> [Desafio a] Reproduza na íntegra, sem qualquer alteração, o texto sobre as crianças saarauís.

------------------------------

Rei de Marrocos/Repressão |
Milhares de crianças e jovens
saarauís sofrem diariamente violência física e verbal, ficando com traumas de
guerra, apesar do cessar-fogo nos territórios ocupados de Marrocos, segundo um
estudo hoje divulgado.
A ativista Isabel Lourenço
apresentou em 6 de Março, no Porto, um relatório sobre "o abuso dos
direitos das crianças e estudantes saarauís nos territórios ocupados do Saara
Ocidental", em que reporta a violência a que milhares de jovens são
diariamente sujeitos, com atos de tortura, humilhação e discriminação.
O relatório baseia-se no trabalho
de campo realizado ao longo de cinco anos (desde 2013) por Isabel Lourenço,
membro da Fundação Sahara Occidental, de Espanha, com entrevistas e inquéritos
realizados no Saara Ocidental, Marrocos, Espanha e França e é hoje apresentado
numa iniciativa do Centro de Estudos Africanos da Universidade do Porto.
Os jovens e crianças pertencem à
população saarauí que vive nos territórios ocupados do Saara Ocidental, um
território disputado entre Marrocos e a Frente Polisário, entre 1975 e 1991,
antes de um cessar-fogo mediado pela ONU, na antiga colónia espanhola.
Marrocos considera o Saara
Ocidental uma parte integrante do reino e aceita um plano de autonomia para o
território, mas a Frente Polisário insiste num referendo sobre a independência,
que já foi negociado entre as partes, mas nunca foi realizado.
"Falei com jovens e crianças
com episódios chocantes, de situações que esperava ouvir no território de Gaza,
mas não nestes territórios ocupados", afirmou à Lusa a ativista e
investigadora Isabel Lourenço.

------------------------------

> [Desafio b] Extraia das entradas todas as linhas que contêm a palavra "italic", distinguindo maiúsculas de minúsculas, e copie-as.

[Itens de dados]
------------------------------

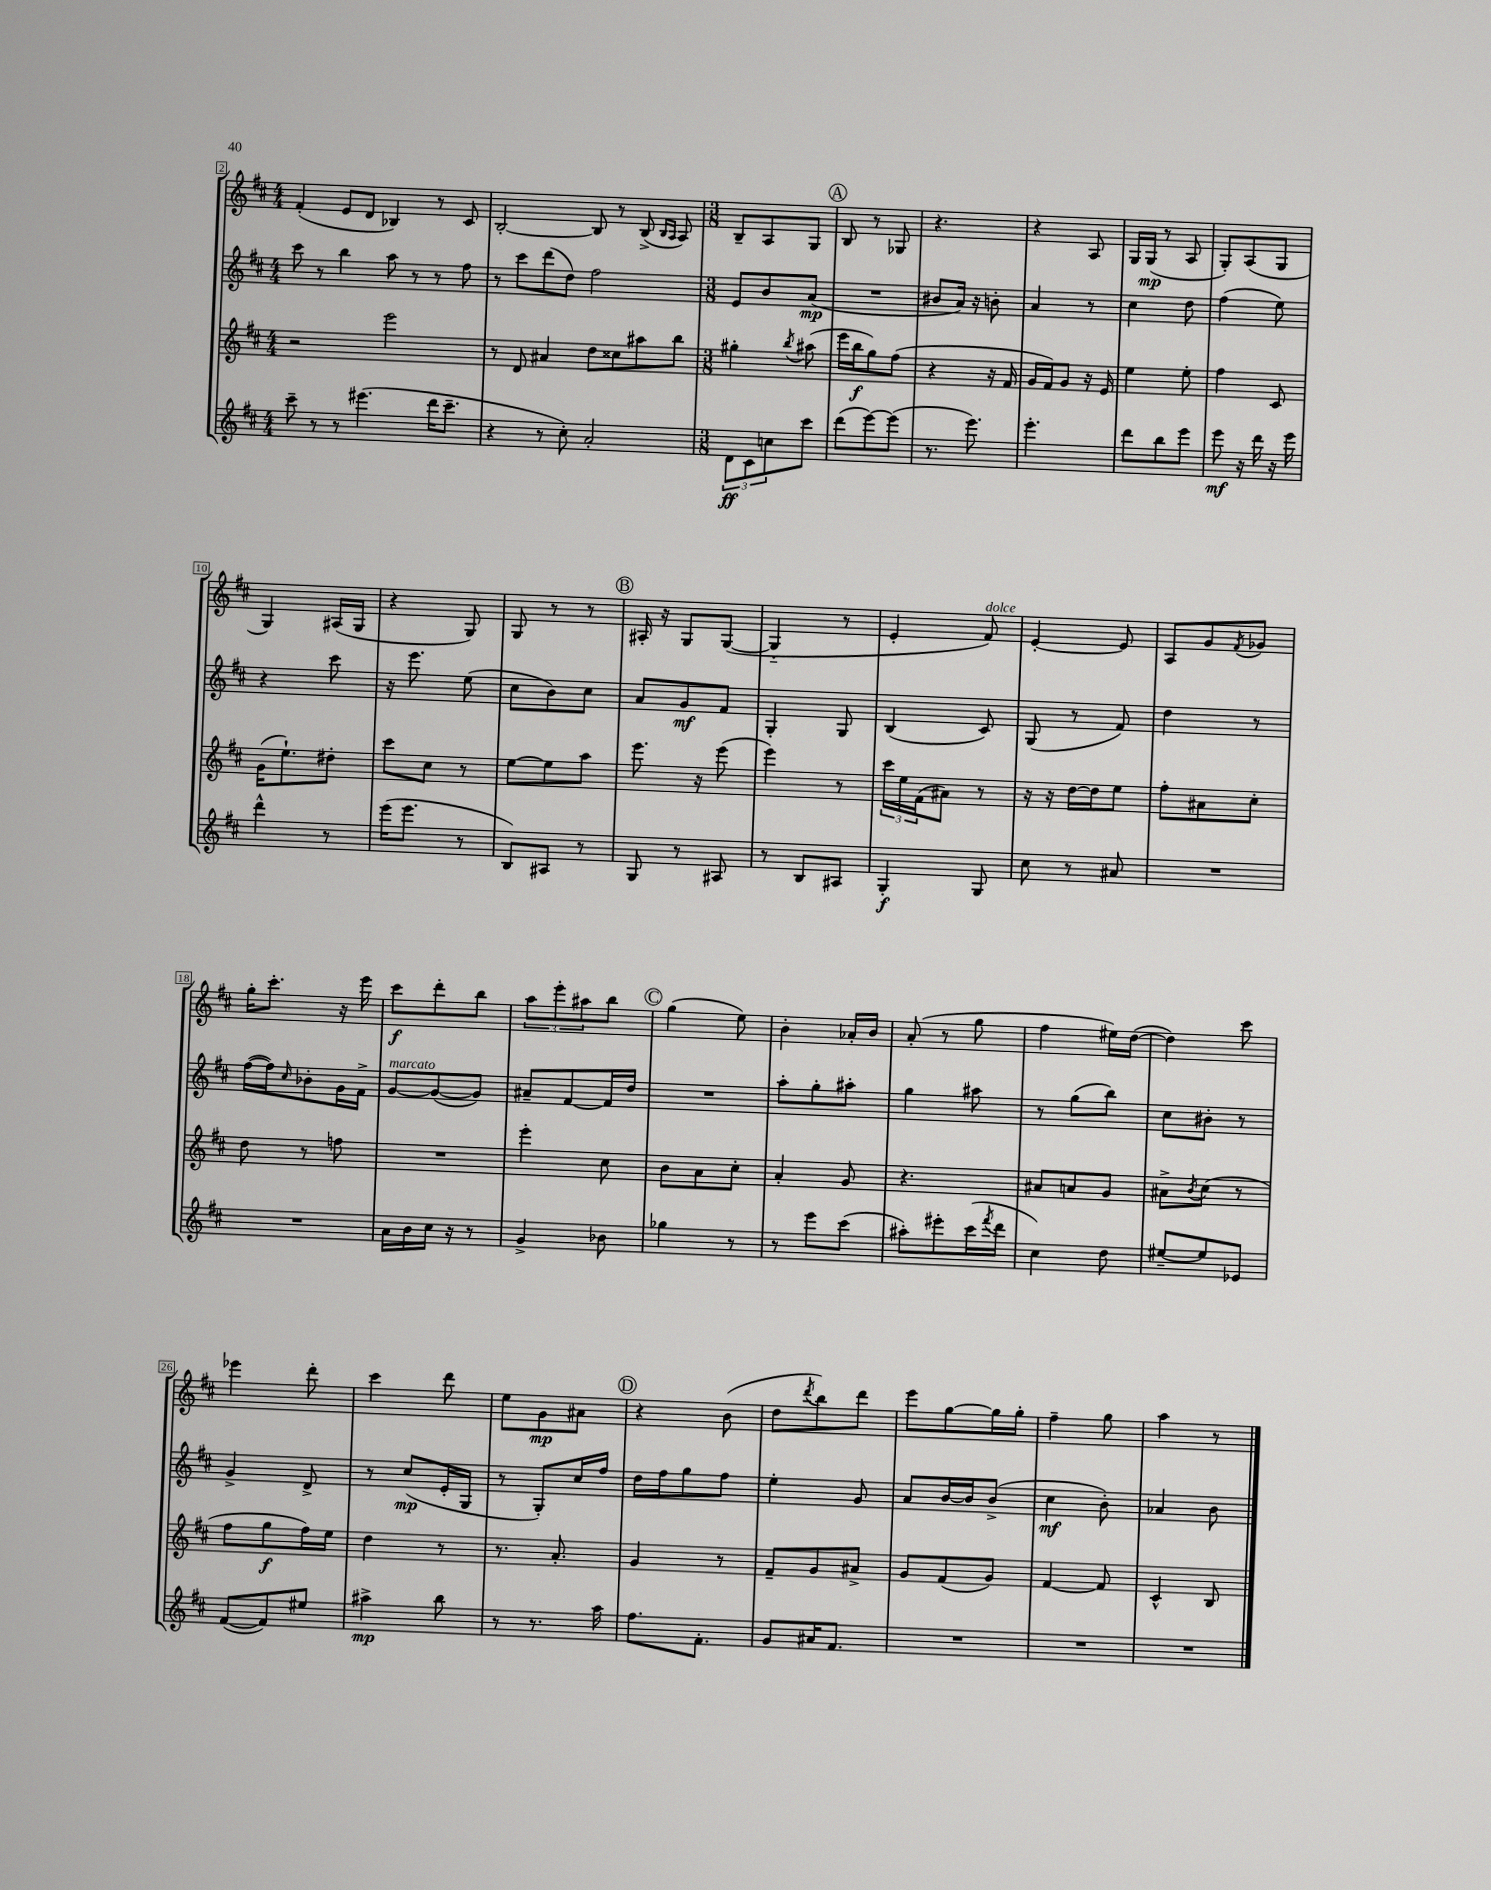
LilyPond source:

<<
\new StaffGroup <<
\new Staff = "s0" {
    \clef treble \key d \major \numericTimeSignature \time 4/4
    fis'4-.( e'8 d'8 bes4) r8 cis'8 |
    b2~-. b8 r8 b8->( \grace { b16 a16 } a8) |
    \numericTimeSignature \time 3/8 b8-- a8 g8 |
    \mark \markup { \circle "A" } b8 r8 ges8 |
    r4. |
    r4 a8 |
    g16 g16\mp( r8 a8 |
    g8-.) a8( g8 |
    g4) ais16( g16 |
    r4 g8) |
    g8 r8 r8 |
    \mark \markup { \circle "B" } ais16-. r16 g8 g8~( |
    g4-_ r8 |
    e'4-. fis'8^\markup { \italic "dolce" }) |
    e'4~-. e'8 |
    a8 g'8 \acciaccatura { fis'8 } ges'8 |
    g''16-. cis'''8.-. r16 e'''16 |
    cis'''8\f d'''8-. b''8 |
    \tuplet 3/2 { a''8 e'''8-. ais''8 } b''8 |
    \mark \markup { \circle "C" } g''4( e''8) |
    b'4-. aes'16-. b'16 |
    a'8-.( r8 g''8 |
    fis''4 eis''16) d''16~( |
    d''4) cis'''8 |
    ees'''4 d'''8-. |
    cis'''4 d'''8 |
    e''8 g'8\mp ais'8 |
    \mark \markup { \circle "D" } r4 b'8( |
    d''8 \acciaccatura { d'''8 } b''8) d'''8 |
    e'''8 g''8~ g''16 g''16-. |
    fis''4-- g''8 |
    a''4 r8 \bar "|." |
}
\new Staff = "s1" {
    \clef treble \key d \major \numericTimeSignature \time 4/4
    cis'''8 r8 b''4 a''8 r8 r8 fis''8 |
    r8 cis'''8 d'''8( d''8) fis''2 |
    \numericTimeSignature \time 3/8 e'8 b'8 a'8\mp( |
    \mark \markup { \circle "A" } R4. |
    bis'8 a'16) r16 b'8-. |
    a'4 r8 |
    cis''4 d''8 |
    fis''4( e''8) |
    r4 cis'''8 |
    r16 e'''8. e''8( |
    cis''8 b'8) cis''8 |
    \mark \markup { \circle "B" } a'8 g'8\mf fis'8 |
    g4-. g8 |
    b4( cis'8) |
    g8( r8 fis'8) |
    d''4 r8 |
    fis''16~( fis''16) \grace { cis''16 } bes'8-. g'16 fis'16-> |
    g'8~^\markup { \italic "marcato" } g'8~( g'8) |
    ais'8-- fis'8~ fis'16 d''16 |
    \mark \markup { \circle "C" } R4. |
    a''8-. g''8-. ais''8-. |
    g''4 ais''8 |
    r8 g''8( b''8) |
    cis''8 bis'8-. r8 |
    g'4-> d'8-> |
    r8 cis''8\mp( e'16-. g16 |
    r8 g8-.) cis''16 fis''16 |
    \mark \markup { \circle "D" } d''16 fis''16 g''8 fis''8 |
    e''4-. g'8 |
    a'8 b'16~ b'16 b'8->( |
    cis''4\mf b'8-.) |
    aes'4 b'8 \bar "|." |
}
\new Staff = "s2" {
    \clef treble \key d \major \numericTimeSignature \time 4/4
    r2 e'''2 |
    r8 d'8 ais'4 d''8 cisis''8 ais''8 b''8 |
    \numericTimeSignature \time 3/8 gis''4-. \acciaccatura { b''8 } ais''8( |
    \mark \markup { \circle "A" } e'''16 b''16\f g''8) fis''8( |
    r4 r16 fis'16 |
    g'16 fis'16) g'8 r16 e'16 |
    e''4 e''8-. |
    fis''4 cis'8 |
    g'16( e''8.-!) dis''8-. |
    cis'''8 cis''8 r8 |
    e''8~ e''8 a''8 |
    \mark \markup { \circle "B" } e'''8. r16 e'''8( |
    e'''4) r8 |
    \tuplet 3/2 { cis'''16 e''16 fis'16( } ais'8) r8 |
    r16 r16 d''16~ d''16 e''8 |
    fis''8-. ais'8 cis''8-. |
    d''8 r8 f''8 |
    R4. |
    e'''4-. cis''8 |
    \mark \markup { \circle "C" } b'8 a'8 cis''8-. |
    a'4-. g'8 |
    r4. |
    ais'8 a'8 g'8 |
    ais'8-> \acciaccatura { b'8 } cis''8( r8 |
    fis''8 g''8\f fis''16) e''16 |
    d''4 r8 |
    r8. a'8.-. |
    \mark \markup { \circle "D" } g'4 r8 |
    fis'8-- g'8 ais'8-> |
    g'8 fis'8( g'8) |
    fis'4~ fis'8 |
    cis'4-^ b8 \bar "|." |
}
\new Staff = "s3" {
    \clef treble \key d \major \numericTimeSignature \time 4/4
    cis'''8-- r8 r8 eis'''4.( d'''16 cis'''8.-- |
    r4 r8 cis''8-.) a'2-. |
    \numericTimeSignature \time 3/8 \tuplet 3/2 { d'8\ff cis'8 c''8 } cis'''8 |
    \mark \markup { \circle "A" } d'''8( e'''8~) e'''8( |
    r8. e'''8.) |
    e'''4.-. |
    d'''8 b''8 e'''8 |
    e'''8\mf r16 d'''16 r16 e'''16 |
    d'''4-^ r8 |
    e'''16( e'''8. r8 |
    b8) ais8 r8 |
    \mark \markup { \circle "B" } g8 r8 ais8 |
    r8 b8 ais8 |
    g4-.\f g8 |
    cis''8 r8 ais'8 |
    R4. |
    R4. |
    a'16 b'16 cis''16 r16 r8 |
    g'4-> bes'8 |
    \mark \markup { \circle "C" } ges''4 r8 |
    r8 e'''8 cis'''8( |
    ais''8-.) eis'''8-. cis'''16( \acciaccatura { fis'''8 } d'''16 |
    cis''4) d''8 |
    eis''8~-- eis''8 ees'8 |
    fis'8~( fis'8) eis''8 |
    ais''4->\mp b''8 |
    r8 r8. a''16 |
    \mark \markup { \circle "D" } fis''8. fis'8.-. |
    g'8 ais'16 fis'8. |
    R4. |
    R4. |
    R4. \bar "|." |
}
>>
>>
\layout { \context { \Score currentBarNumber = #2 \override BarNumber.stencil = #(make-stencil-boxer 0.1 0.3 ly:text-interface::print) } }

------------------------------

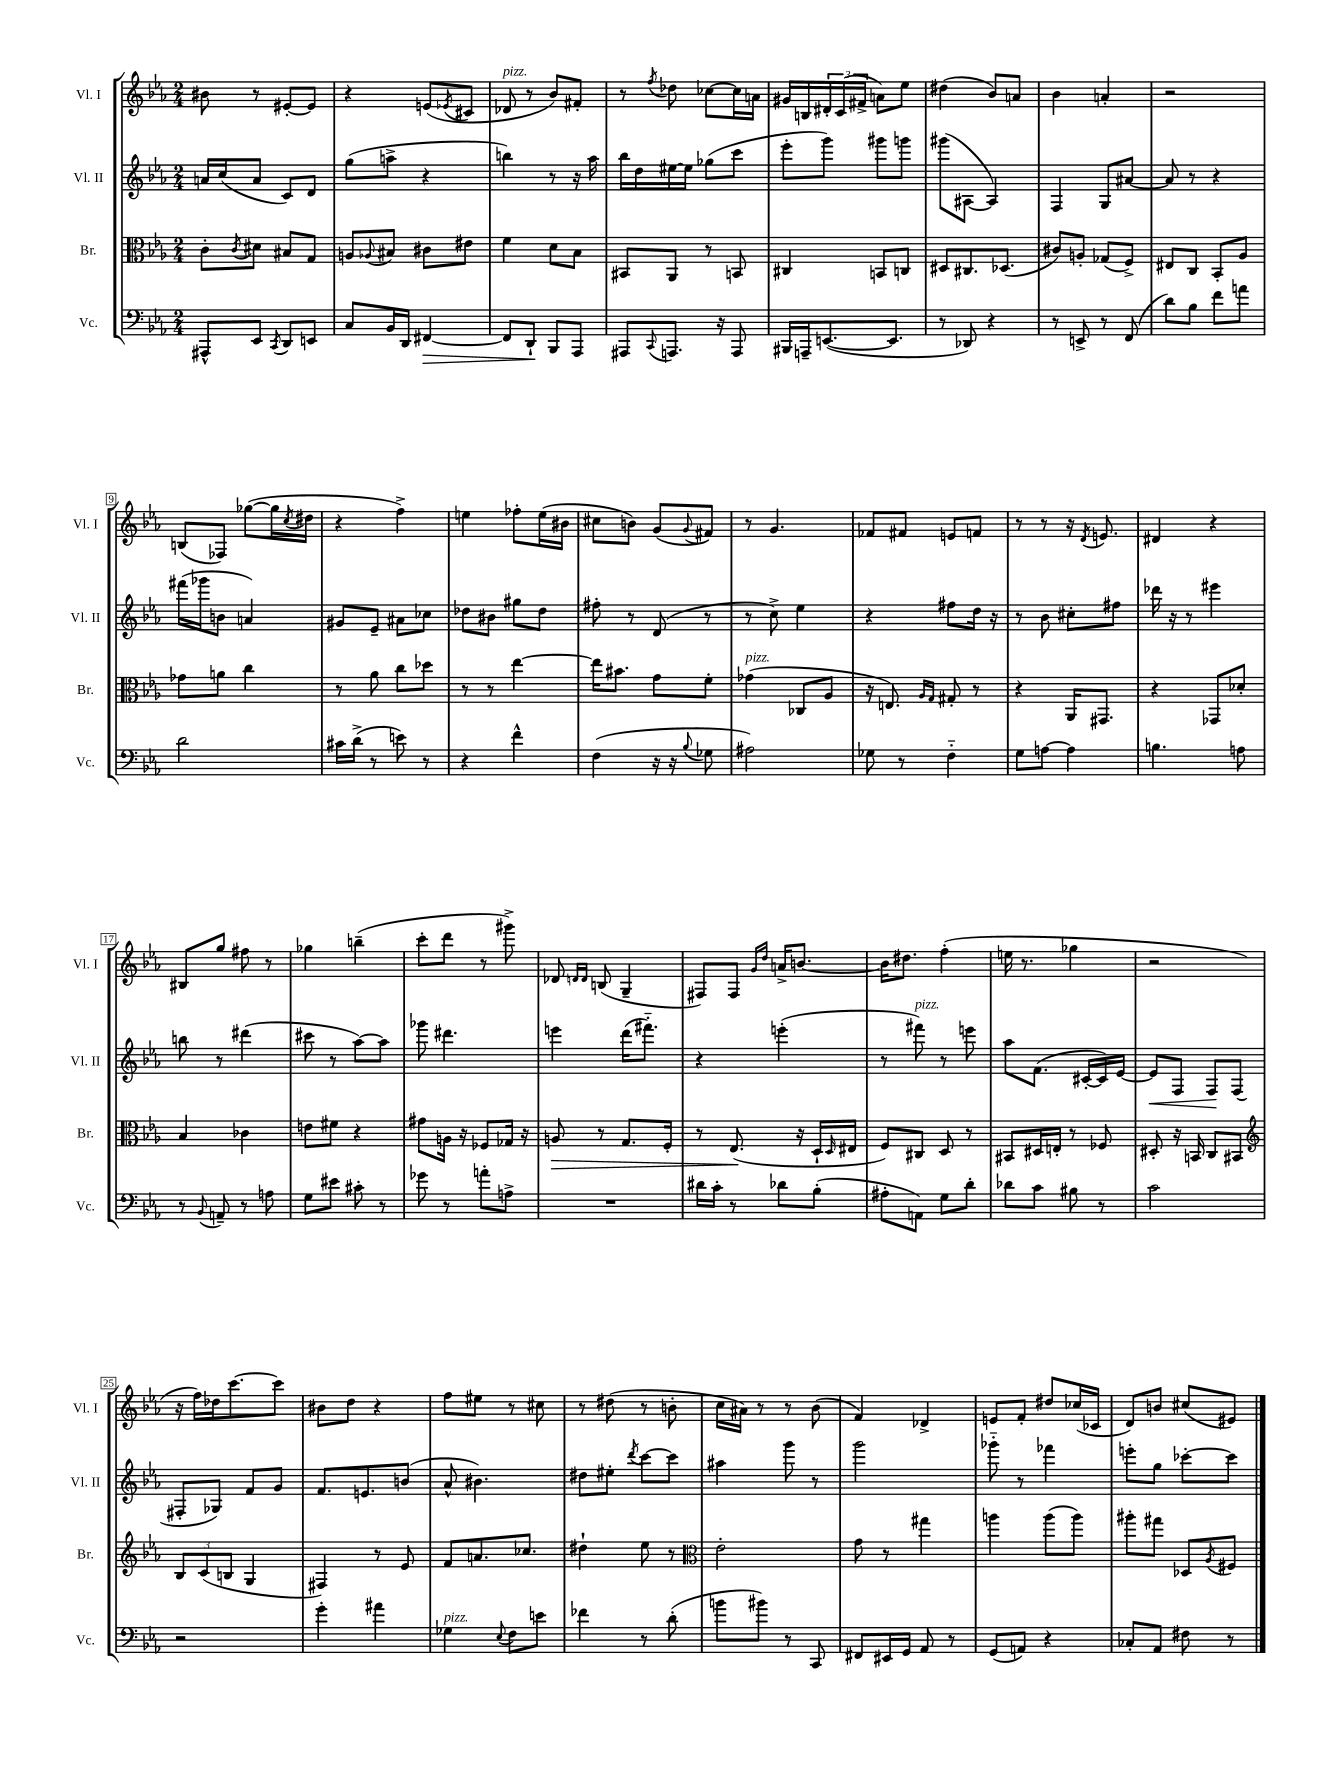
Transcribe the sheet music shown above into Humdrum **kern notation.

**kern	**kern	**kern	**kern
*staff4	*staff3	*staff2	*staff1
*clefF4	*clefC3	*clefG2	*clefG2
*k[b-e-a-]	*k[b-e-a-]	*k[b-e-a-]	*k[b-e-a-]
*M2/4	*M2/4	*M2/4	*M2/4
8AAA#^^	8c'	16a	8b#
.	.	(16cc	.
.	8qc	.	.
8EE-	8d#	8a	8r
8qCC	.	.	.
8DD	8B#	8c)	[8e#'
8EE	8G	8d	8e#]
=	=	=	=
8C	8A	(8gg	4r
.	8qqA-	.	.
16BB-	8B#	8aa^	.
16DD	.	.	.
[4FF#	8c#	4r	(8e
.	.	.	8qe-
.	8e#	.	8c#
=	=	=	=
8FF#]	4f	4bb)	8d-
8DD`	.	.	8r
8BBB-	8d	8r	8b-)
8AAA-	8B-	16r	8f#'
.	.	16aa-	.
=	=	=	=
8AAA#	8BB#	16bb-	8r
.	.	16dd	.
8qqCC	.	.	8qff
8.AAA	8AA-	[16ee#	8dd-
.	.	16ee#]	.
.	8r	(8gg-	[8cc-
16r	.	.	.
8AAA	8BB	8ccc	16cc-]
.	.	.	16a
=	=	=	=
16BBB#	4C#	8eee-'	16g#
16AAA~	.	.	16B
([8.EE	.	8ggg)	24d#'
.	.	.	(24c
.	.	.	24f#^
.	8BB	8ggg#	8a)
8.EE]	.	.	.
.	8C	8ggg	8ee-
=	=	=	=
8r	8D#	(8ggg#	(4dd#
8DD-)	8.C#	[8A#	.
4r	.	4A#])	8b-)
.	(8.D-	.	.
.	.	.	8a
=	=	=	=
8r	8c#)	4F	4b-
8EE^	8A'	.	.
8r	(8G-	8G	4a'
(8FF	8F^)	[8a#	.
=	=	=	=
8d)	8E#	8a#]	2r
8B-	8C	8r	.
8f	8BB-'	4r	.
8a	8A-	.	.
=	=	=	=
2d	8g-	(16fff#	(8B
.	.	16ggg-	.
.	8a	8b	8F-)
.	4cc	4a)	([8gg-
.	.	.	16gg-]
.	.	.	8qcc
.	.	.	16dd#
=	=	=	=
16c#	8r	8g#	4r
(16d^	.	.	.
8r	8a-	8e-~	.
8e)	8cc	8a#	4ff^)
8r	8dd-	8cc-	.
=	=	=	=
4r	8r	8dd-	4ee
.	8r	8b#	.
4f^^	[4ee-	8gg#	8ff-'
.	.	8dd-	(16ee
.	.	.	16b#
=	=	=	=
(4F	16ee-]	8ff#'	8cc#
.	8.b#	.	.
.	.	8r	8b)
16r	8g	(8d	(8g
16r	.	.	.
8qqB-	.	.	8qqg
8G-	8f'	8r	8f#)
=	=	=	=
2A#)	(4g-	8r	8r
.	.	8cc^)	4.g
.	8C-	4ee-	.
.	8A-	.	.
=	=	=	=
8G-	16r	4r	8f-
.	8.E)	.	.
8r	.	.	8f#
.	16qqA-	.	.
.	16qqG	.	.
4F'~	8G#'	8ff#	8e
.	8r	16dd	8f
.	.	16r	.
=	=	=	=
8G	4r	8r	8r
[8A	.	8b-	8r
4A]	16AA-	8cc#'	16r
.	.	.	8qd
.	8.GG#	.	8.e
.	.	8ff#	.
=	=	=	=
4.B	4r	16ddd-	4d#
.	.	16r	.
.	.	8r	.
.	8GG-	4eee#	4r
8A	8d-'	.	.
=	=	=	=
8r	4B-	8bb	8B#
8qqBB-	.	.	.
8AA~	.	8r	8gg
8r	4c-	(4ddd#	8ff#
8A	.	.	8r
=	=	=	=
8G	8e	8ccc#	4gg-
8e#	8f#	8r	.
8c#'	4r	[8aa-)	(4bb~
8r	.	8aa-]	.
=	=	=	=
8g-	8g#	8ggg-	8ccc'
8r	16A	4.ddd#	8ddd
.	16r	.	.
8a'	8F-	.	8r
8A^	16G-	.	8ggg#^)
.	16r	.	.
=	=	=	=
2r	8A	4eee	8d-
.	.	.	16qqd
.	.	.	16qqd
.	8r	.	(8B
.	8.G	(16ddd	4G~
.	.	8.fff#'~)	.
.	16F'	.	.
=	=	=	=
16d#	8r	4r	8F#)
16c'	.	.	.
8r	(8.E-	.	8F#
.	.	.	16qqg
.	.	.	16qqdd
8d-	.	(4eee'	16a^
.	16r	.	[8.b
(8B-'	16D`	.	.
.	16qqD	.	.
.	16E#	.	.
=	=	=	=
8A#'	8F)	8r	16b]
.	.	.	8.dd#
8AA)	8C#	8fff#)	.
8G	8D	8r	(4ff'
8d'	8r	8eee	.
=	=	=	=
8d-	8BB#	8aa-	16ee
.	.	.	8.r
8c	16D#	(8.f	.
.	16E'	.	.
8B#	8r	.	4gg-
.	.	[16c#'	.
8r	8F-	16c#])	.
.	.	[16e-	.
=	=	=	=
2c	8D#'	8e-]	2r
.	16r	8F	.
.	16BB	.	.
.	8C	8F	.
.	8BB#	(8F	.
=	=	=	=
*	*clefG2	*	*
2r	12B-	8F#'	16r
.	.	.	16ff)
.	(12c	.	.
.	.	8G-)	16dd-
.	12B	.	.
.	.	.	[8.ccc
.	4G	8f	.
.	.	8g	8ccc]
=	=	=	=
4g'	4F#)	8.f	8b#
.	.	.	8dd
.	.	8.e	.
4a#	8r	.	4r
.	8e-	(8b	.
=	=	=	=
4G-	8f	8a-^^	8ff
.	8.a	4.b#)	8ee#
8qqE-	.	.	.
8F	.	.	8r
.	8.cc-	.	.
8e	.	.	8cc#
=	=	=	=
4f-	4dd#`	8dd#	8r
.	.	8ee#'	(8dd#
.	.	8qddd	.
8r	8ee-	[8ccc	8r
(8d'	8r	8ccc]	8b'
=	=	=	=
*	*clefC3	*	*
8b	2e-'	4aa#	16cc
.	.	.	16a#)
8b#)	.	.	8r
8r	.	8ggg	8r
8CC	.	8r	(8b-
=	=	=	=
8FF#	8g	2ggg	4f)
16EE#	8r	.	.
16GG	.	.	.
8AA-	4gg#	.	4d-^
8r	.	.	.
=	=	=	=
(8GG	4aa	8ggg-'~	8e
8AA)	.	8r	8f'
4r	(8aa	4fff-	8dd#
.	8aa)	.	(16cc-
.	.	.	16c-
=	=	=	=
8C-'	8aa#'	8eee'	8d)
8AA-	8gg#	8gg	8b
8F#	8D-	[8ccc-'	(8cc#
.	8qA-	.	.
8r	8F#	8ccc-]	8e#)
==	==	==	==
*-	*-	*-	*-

------------------------------

> [Resposta correta a]
Rei de Marrocos/Repressão |
Milhares de crianças e jovens
saarauís sofrem diariamente violência física e verbal, ficando com traumas de
guerra, apesar do cessar-fogo nos territórios ocupados de Marrocos, segundo um
estudo hoje divulgado.
A ativista Isabel Lourenço
apresentou em 6 de Março, no Porto, um relatório sobre "o abuso dos
direitos das crianças e estudantes saarauís nos territórios ocupados do Saara
Ocidental", em que reporta a violência a que milhares de jovens são
diariamente sujeitos, com atos de tortura, humilhação e discriminação.
O relatório baseia-se no trabalho
de campo realizado ao longo de cinco anos (desde 2013) por Isabel Lourenço,
membro da Fundação Sahara Occidental, de Espanha, com entrevistas e inquéritos
realizados no Saara Ocidental, Marrocos, Espanha e França e é hoje apresentado
numa iniciativa do Centro de Estudos Africanos da Universidade do Porto.
Os jovens e crianças pertencem à
população saarauí que vive nos territórios ocupados do Saara Ocidental, um
território disputado entre Marrocos e a Frente Polisário, entre 1975 e 1991,
antes de um cessar-fogo mediado pela ONU, na antiga colónia espanhola.
Marrocos considera o Saara
Ocidental uma parte integrante do reino e aceita um plano de autonomia para o
território, mas a Frente Polisário insiste num referendo sobre a independência,
que já foi negociado entre as partes, mas nunca foi realizado.
"Falei com jovens e crianças
com episódios chocantes, de situações que esperava ouvir no território de Gaza,
mas não nestes territórios ocupados", afirmou à Lusa a ativista e
investigadora Isabel Lourenço.

> [Resposta correta b]
    e'4-. fis'8^\markup { \italic "dolce" }) |
    g'8~^\markup { \italic "marcato" } g'8~( g'8) |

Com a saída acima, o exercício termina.